I’m not that interested in firewall logs. They’re nice to have and very occasionally valuable when debugging something, but most of the time I’d rather they weren’t in my kernel log.

An answer: ulogd2 ^

One answer to this problem is ulogd2. ulogd2 is a userspace logging daemon into which you can feed netfilter data and have it log it in a flexible way, to multiple different formats and destinations.
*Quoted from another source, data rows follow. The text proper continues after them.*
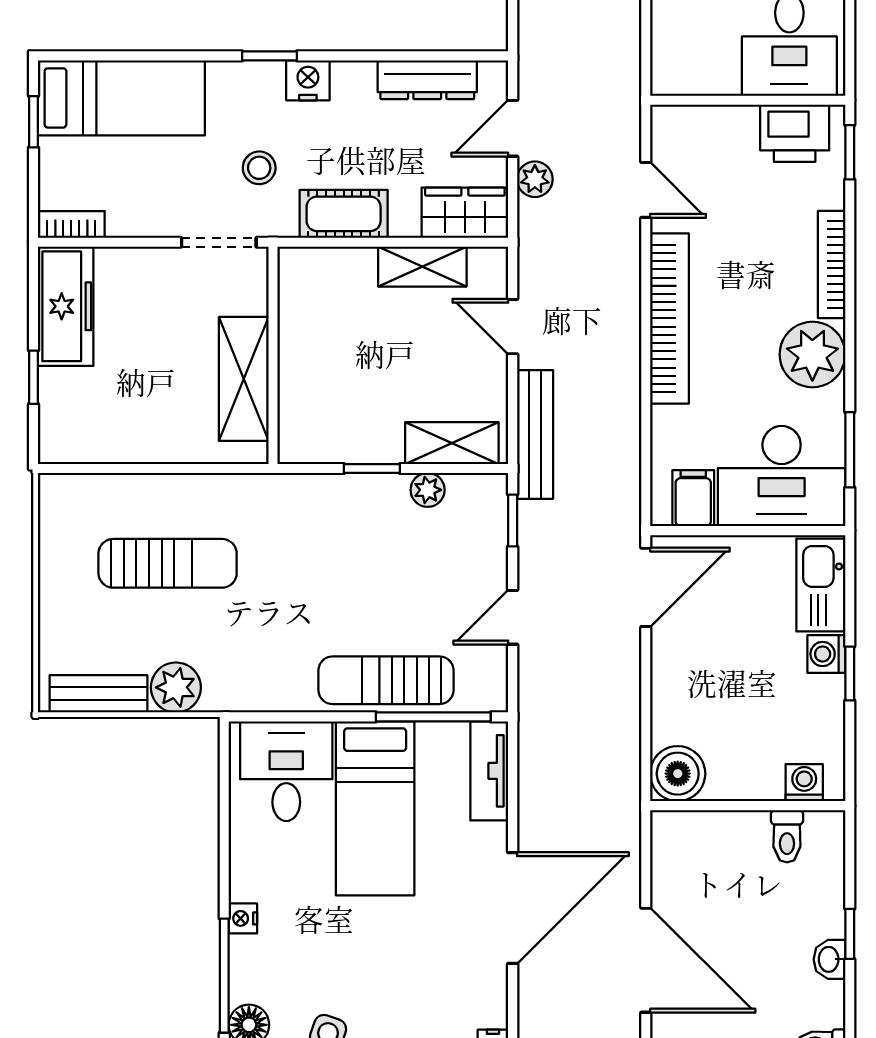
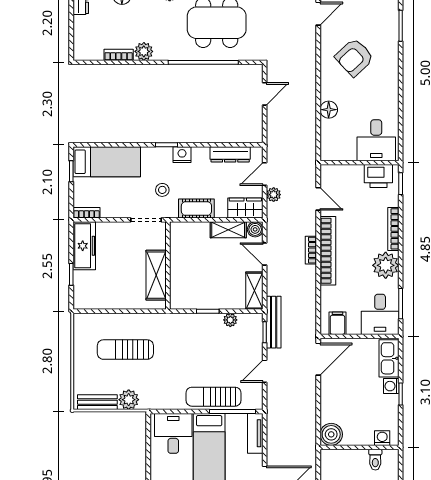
boiler: (489, 266) -> (255, 229), added
bookcase: (627, 317) -> (311, 250), added
bench: (535, 434) -> (274, 322), moved
shelving: (452, 443) -> (254, 291), moved, turned 90
desk: (782, 476) -> (380, 314), width x0.73
sun lounger: (168, 563) -> (125, 350), turned 180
I actually already use it to log certain firewall things to a MariaDB database for monitoring purposes, but you can also emit plain text, JSON, netflow and all manner of things. Since I’m already running it I decided to switch my general firewall logging to it.

Configuring ulogd2 ^

I added the following to /etc/ulogd.conf:

# This one for logging to local file in emulated syslog format.
stack=log2:NFLOG,base1:BASE,ifi1:IFINDEX,ip2str1:IP2STR,print1:PRINTPKT,emu1:LOGEMU
 
[log2]
group=2
 
[emu1]
file="/var/log/iptables_ulogd2.log"
sync=1

I already had a stack called log1 for logging to MariaDB, so I called the new one log2 with its output being emu1.

The log2 section can then be told to expect messages from netfilter group 2. Don’t worry about this, just know that this is what you refer to in your firewall rules, and you can’t use group 0 because that’s used for something else.
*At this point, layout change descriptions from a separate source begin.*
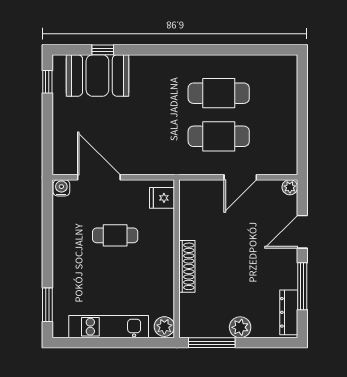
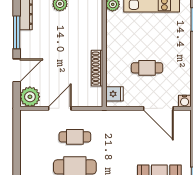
cafe table: (219, 136) -> (75, 137), width x0.73, depth x0.74
plant: (290, 187) -> (30, 97), width x1.87, depth x1.87
shoe rack: (187, 266) -> (97, 68), moved

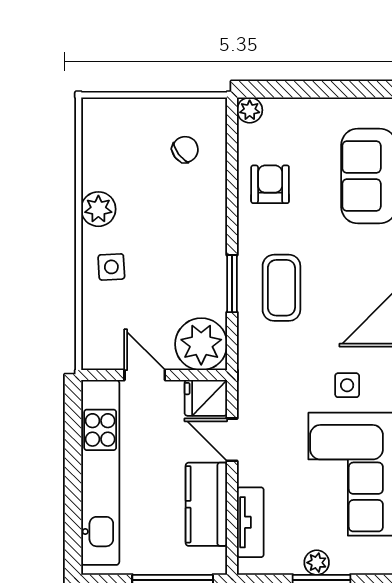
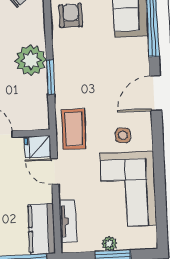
coffee table: (281, 288) -> (74, 129), moved
plant: (201, 344) -> (31, 60), moved
kitchen counter: (206, 504) -> (42, 229), moved

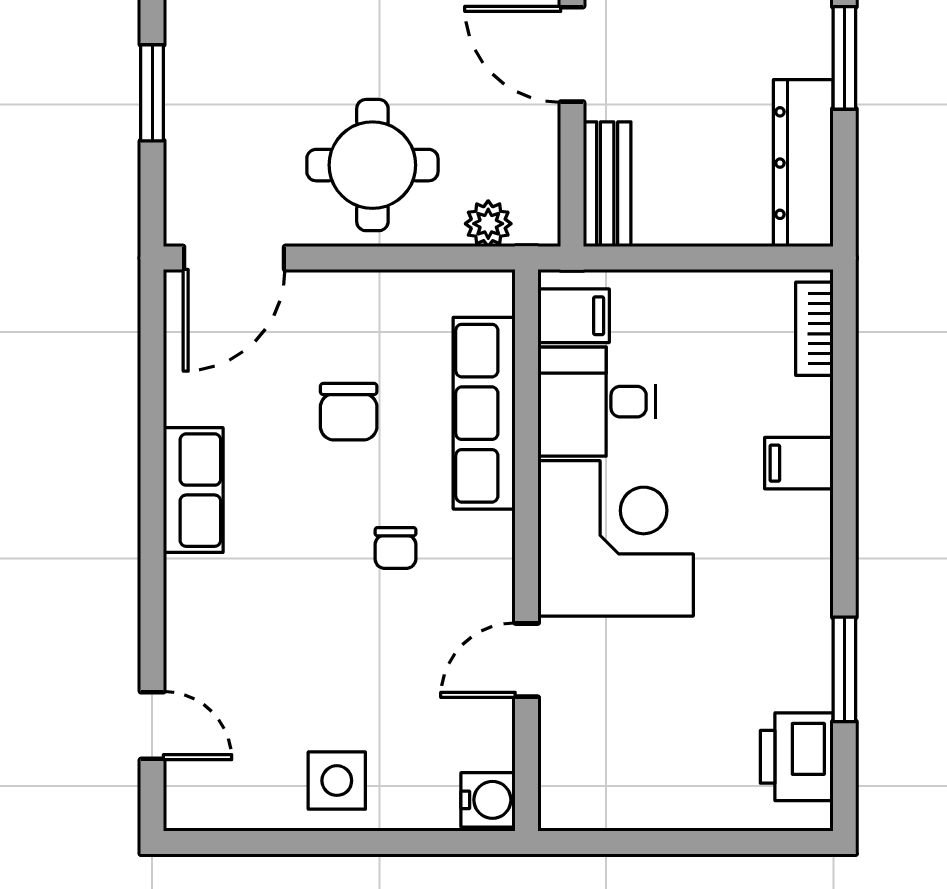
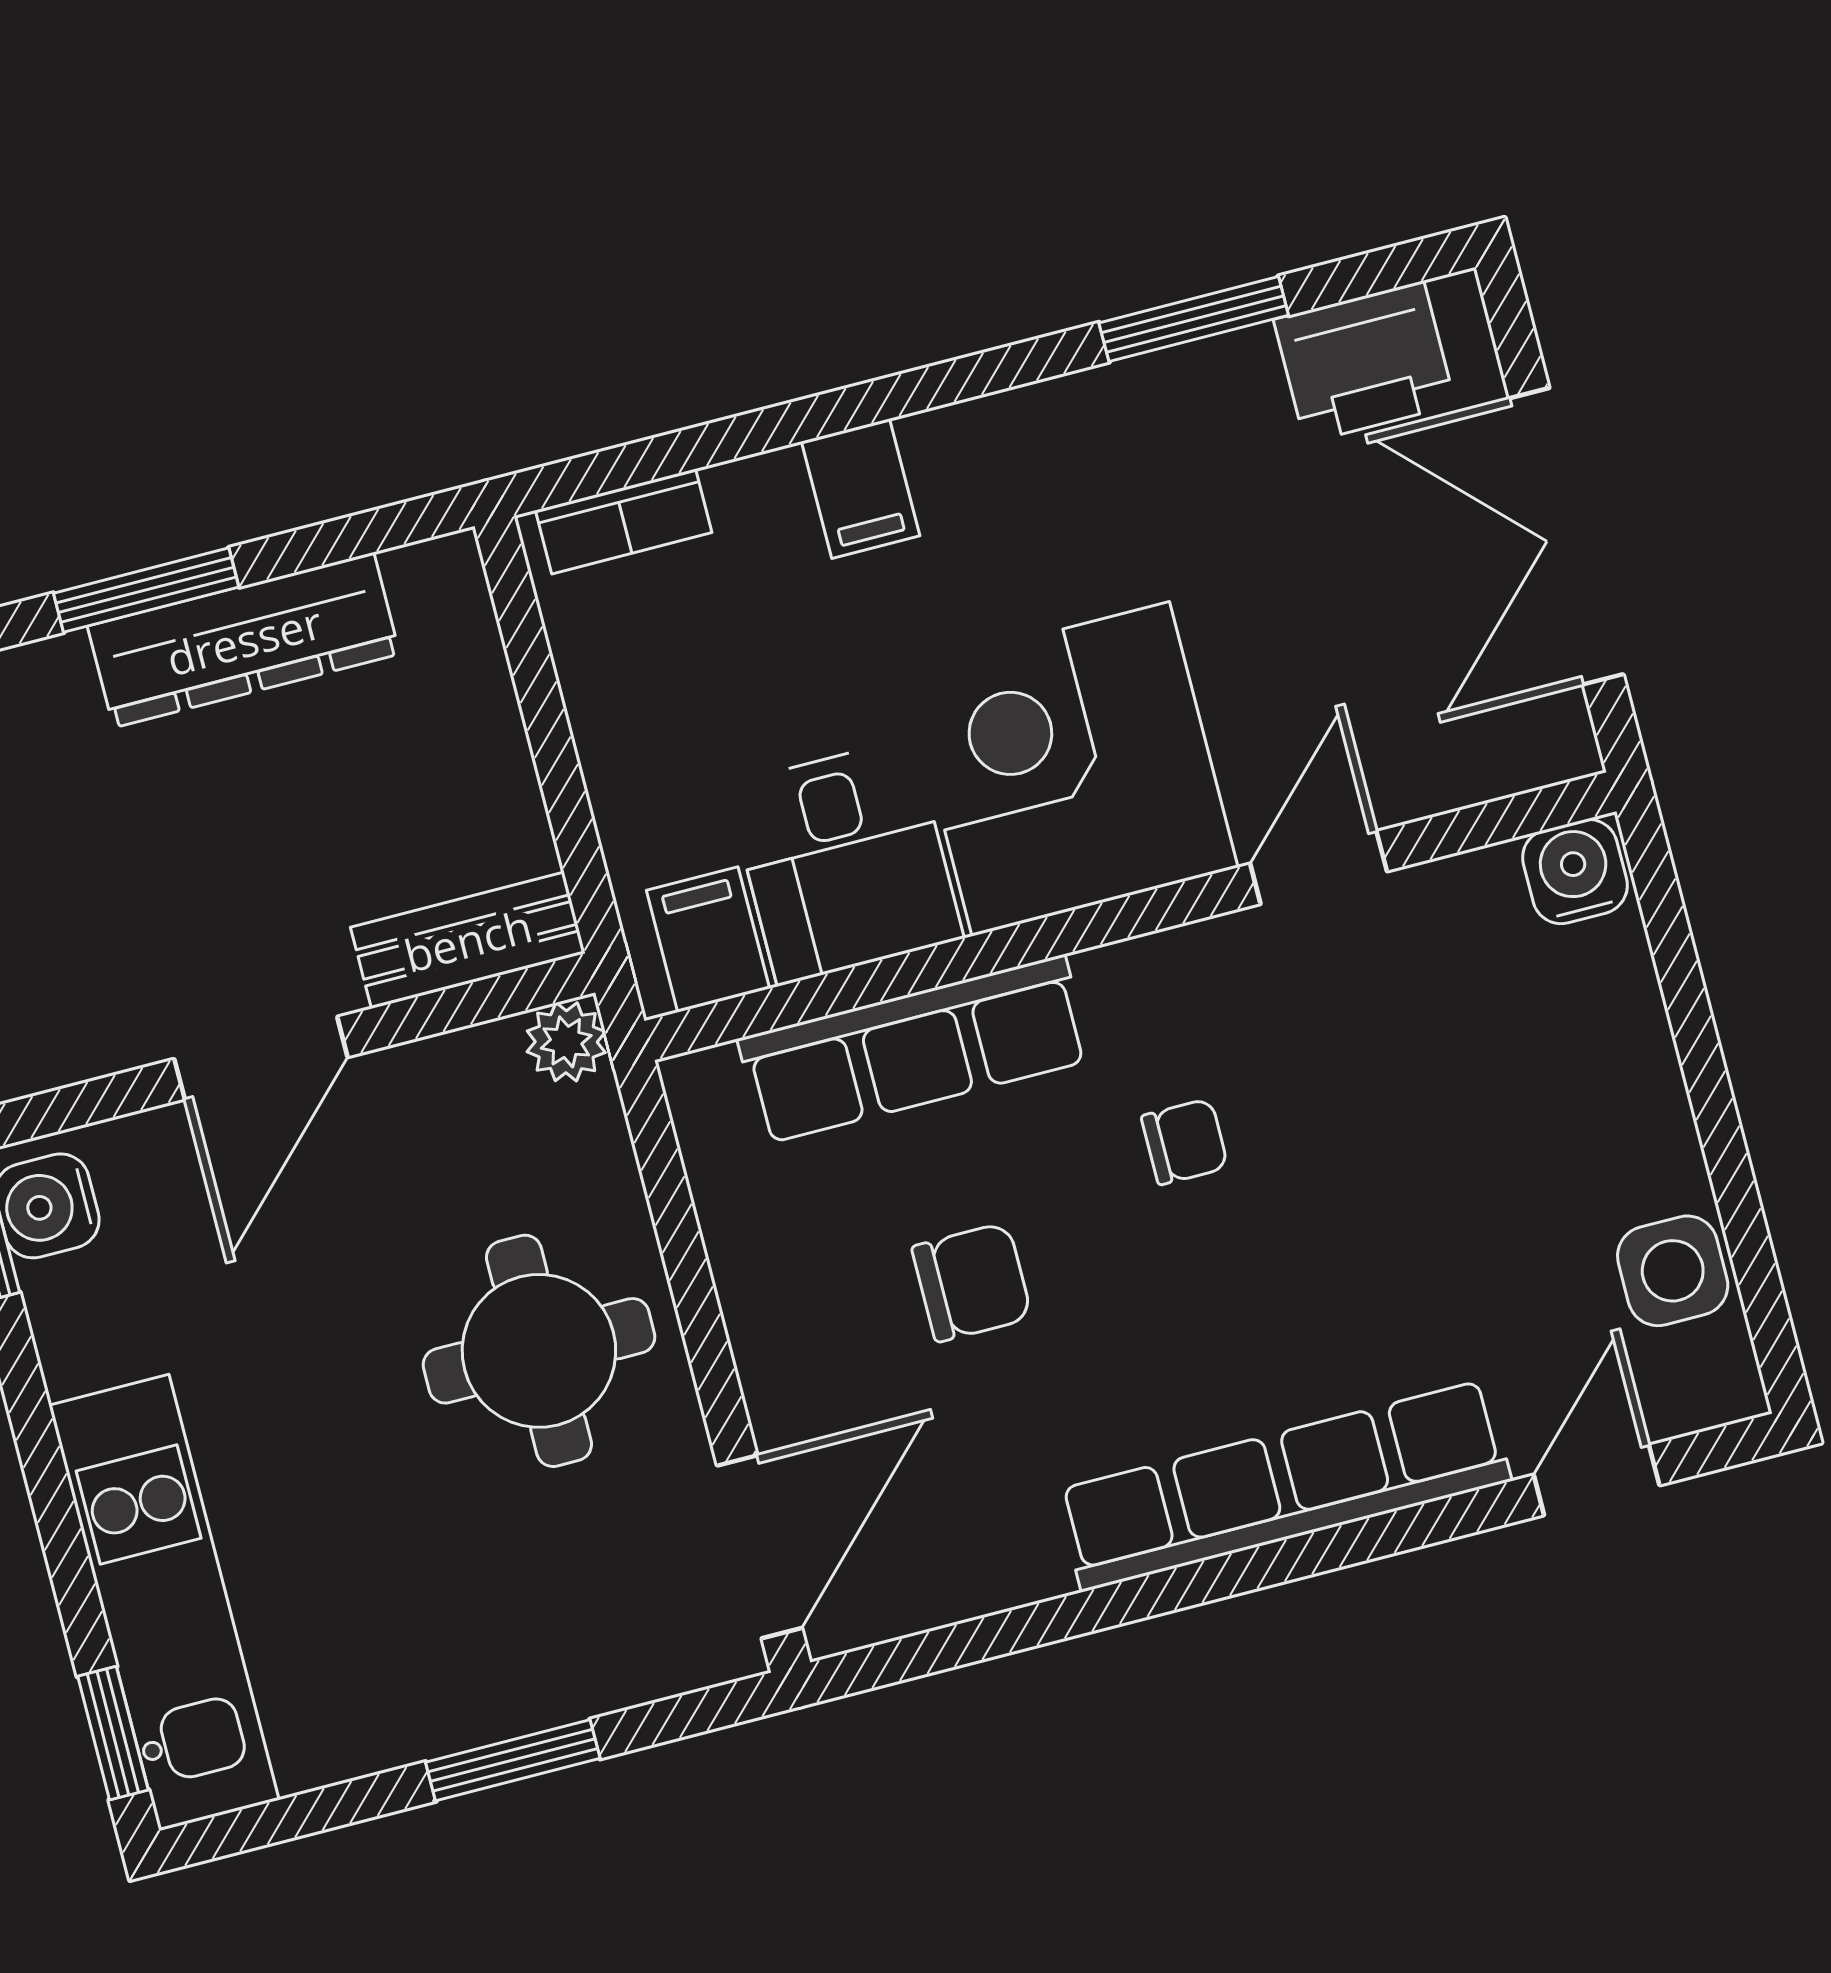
dresser: (803, 163) -> (244, 640), moved
plant: (488, 224) -> (566, 1042), moved
door: (234, 258) -> (759, 1547), hinge flipped
row of seats: (193, 490) -> (1284, 1486), width x2.02
door: (527, 660) -> (1319, 867), swing flipped
side table: (337, 781) -> (1673, 1271), moved
double door: (673, 843) -> (1566, 536), added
The emu1 section then says which file to write this stuff to.

That’s it. Restart the daemon.

Configuring iptables ^

Now it’s time to make iptables log to netfilter group 2 instead of its normal LOG target. As a reminder, here’s what the rule was like before:

-A INPUT -m limit --limit 1/s -p icmp -j LOG --log-level 7 --log-prefix "ICMP: "

And here’s what you’d change it to:

-A INPUT -m limit --limit 1/s -p icmp -j NFLOG --nflog-group 2 --nflog-prefix "ICMP:"
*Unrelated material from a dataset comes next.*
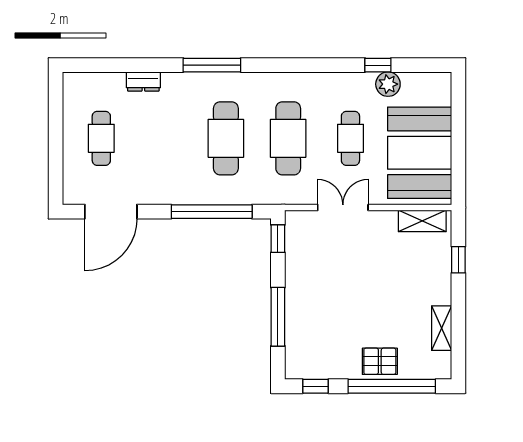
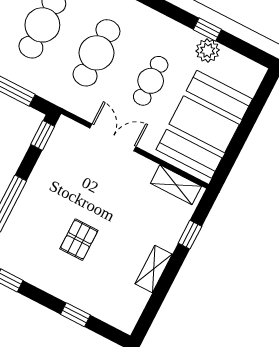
shelving: (442, 328) -> (154, 269), moved
pallet: (380, 361) -> (79, 240), moved, turned 90
window: (392, 386) -> (75, 315), width x0.32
The --nflog-group 2 needs to match what you put in /etc/ulogd.conf.

You’re now logging with ulogd2 and none of this will be going to the kernel log buffer. Don’t forget to rotate the new log file! Or maybe you’d like to play with logging this as JSON or into a SQLite DB?

2 thoughts on “Keeping firewall logs out of Linux’s kernel log with ulogd2

  1. Thank you for this article, and the explanations since they throw light on ulogd2 logging methods for newbies like me

  2. Thank you for the article, very insightful. I was wondering if you would happen to know of any way to forward the logs recorded by ulogd to a remote server ? Cannot find any solution on the internet, any help would be greatly appreciated! Thank you.